The Iran P5+1 nuclear deal was once the hottest topic in Washington -- now it seems that no one cares about the fallout and aftermath.
Reported in Iranian newspapers and Russia Today, Iran is now set to join the BRICS New Development Bank, a Russian and Chinese brainchild for boosting a bloc of nations (Brazil, Russia, India, China and South Africa) with fresh development capital.
The BRICS group represents about 30 percent of the world's GDP output and 17 percent of world trade. By forming this coalition, the bloc can operate outside of the auspices of the World Bank, as well as other "American" oversight organizations.
This was one of the greatest dangers of the Iran deal: who would they align themselves with after the deal?
China was eager to pump in capital, and Russia was equally ready to resume arms sales. Yet the other members of the P5+1 (U.S., U.K., and France + Germany) were never exactly excited about the prospects of an Iran more fully aligned with Russian and Chinese foreign and trade policies.
The ball was dropped on the West's chances at influencing Iranian development and foreign policy; both the U.S. and European members of the P5+1 have been dealing with considerable internal issues -- the 2016 election in America and the refugee crisis in Europe.
While candidates in the U.S. are debating the theme of what it will take to make America great again, we continue to lose trading partners, allies (and enemies), and business opportunities to the Chinese and Russians.
The Chinese, in one of their worst economic slumps, have determined to "buy" their way out of trouble with capital and trade investments abroad, using their immense war chest of capital to entice advantageous trade agreements.
Russia, led by Vladimir Putin, has made no attempts to hide the fact that they want to restore the glory of the Soviet/Russian Empire.
This is not the first foreign policy disaster of the Obama administration -- disasters that exist outside of the framework left by previous administrations.
We were given a foreign policy gift in the Philippines to re-establish bases and our military's sphere of influence, yet we moved too slowly and the Filipinos sought out the Japanese to bolster their defense.

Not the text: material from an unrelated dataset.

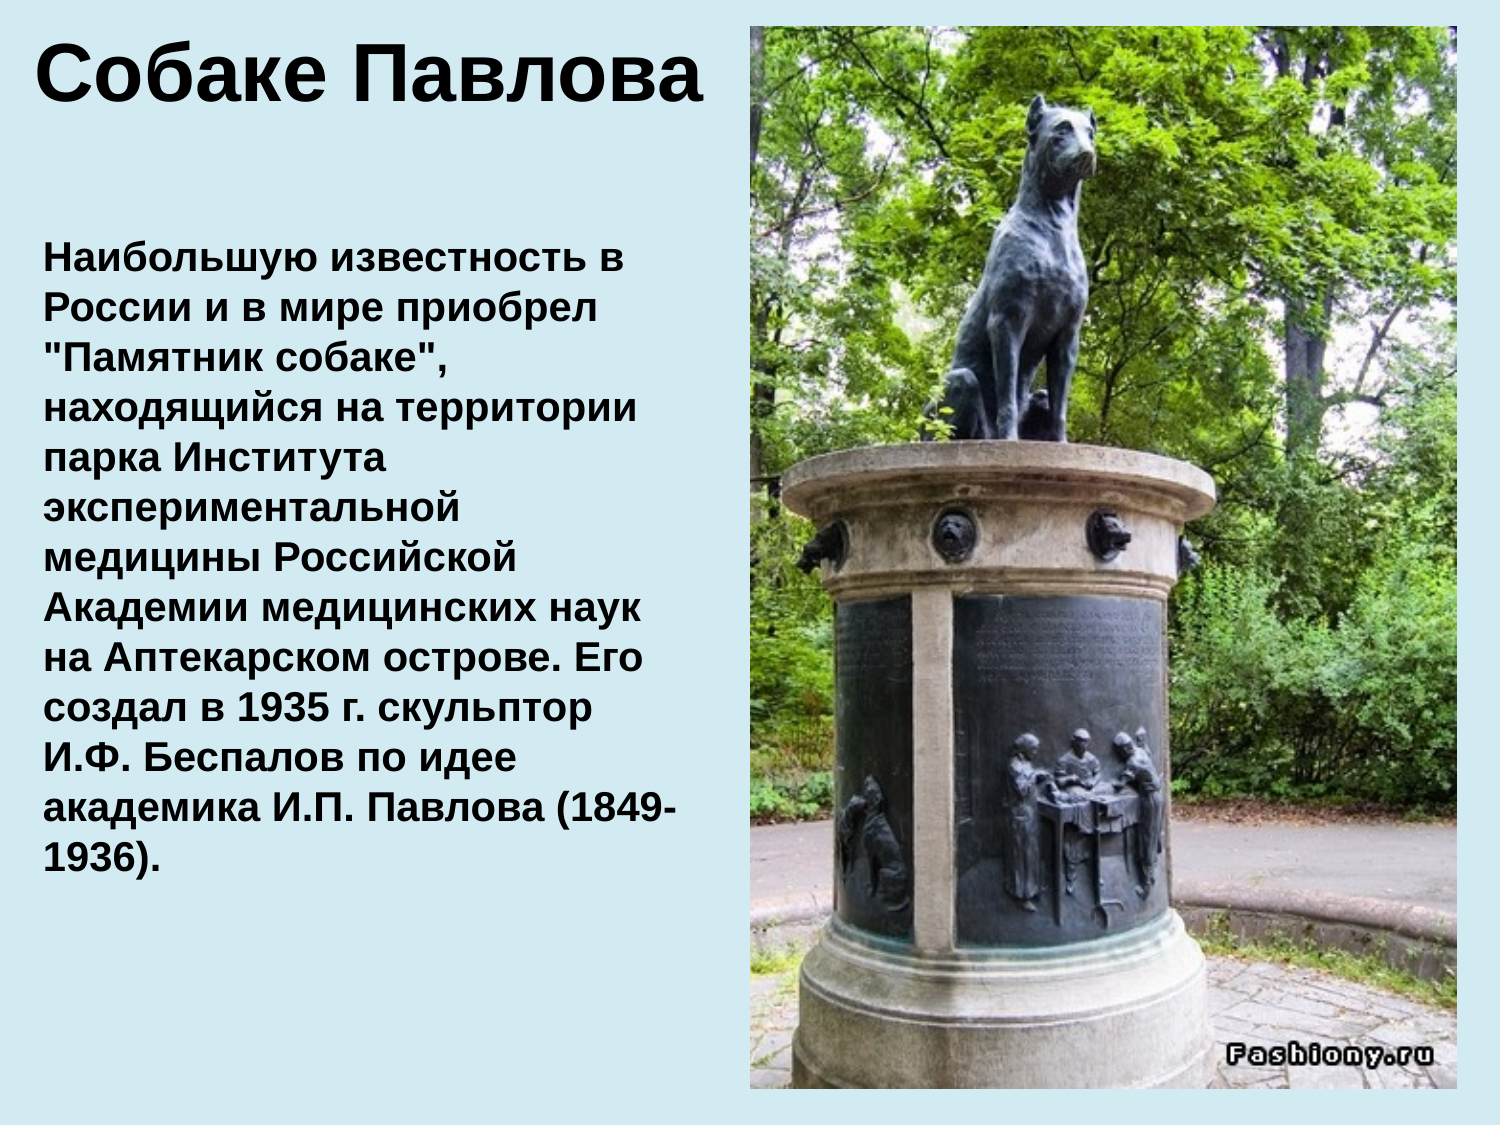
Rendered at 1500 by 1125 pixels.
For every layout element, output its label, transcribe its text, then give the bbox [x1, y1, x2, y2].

title Собаке Павлова [0, 0, 739, 138]
text_box Наибольшую известность в России и в мире приобрел "Памятник собаке", находящийся на территории парка Института экспериментальной медицины Российской Академии медицинских наук на Аптекарском острове. Его создал в 1935 г. скульптор И.Ф. Беспалов по идее академика И.П. Павлова (1849-1936). [28, 221, 702, 887]
picture [749, 26, 1457, 1090]
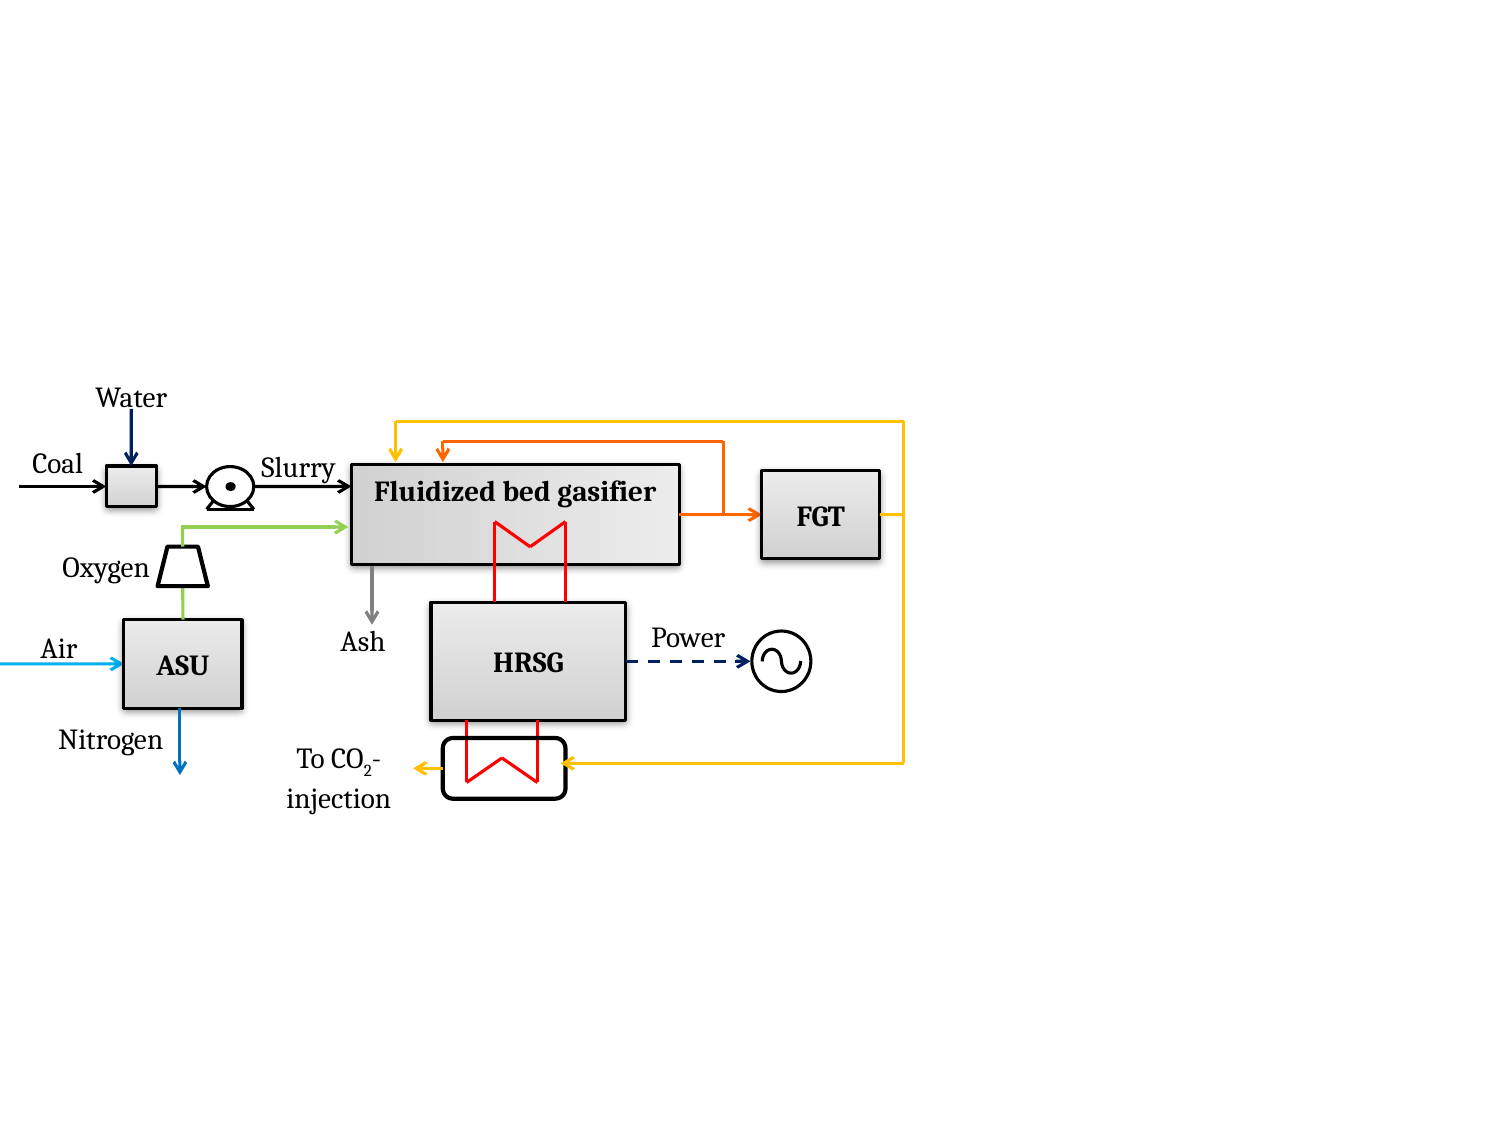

Likewise in Iran, we could have been in a position to dictate economic and political policy, by merely extending a hand of cooperation and giving them our support as they rejoined the world community. But now, we are stuck in the shadows, with Russia and China now in a position to sharply dictate foreign policy.
At some point, America needs to wake up to the fact that all of the partisan bickering and grandstanding has been a significant cause for our diminishing power on the world stage -- that each side takes swipes at the other when overtures are made to increase foreign relations.
This needs to stop before we run out of favored trading partners and military alliances -- or else we could return to the United States of the 19th century, isolated and unprepared on the world scene.